1. A nonaqueous electrolytic solution having an electrolyte salt dissolved in a nonaqueous solvent, the nonaqueous electrolytic solution comprising a high-purity vinylene carbonate, wherein the high-purity vinylene carbonate is a vinylene carbonate having the content of chlorine impurities of zero as detected by the Wickbold combustion-ion chromatography method and having a Hazen unit color number in a nitrogen atmosphere of 10 or less.

2. The nonaqueous electrolytic solution according to claim 1, comprising 0.1 to 1.5 mass % of lithium difluorophosphate in the nonaqueous electrolytic solution.

3. The nonaqueous electrolytic solution according to claim 1, comprising 1 to 50 ppm of HF in the nonaqueous electrolytic solution.

4. The nonaqueous electrolytic solution according to claim 1, wherein a ratio in concentration between LiPO2F2 and HF ((HF concentration)/(LiPO2F2 amount)) in the nonaqueous electrolytic solution is 1/15,000 to 1/20.

5. An energy storage device, comprising:

a positive electrode;

a negative electrode; and

a nonaqueous electrolytic solution having an electrolyte salt dissolved in a nonaqueous solvent,

wherein the nonaqueous electrolytic solution is the nonaqueous electrolytic solution according to claim 1.

6. A high-purity vinylene carbonate that is a vinylene carbonate having the content of chlorine impurities of zero as detected by the Wickbold combustion-ion chromatography method and having a Hazen unit color number of 10 or less in a nitrogen atmosphere.

7. The high-purity vinylene carbonate according to claim 6, wherein when stored at 45° C. for 7 days in an oxygen-containing atmosphere, the vinylene carbonate has an APHA of 100 or more.

8. The high-purity vinylene carbonate according to claim 6, wherein when stored at 45° C. for 7 days in an oxygen-containing atmosphere, the vinylene carbonate takes on a yellow-green color in a range of from 10Y to 10GY in terms of a hue circle of the Munsell color system.

9. The high-purity vinylene carbonate according to claim 6, wherein a melting point at atmospheric pressure is 20° C. or higher and lower than 22° C.

10. The high-purity vinylene carbonate according to claim 6, wherein the chlorine impurities as detected by the Wickbold combustion-ion chromatography method are calculated as converted into a chlorine atom in a manner that a sample is dissolved in a solvent and subjected to oxyhydrogen flame combustion treatment, an obtained gas is absorbed in a sodium carbonate aqueous solution, and a chlorine ion in the absorption solution is measured by ion chromatography.

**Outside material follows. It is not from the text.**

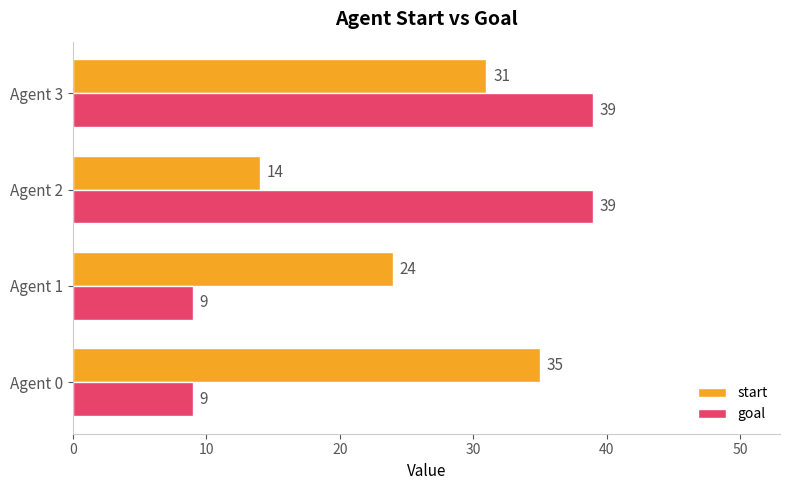

Count the goal values in the range 9 to 39.

4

11. A method for producing the high-purity vinylene carbonate according to claim 6, the method comprising the following (A) to (C):

(A) scraping crude vinylene carbonate crystals crystallized in a crystallization tank by using a scraper and precipitating the vinylene carbonate crystals in a bottom of a melt purification tower;

(B) bringing the precipitated vinylene carbonate crystals and a part of the vinylene carbonate molten liquid melted in the bottom of the melt purification tower into counter-current contact with each other; and

(C) extracting a part of the vinylene carbonate molten liquid from the bottom of the melt purification tower.

12. A method for producing the high-purity vinylene carbonate according to claim 6, comprising bringing crude vinylene carbonate crystals containing comprising chlorine impurities and a part of a molten liquid of the crude vinylene carbonate into solid-liquid counter-current contact with each other.

13. The method according to claim 12, comprising the following (A) to (C):

(A) scraping crude vinylene carbonate crystals crystallized in a crystallization tank by using a scraper and precipitating the vinylene carbonate crystals in a bottom of a melt purification tower;

(B) bringing the precipitated vinylene carbonate crystals and a part of the vinylene carbonate molten liquid melted in the bottom of the melt purification tower into counter-current contact with each other; and

(C) extracting a part of the vinylene carbonate molten liquid from the bottom of the melt purification tower.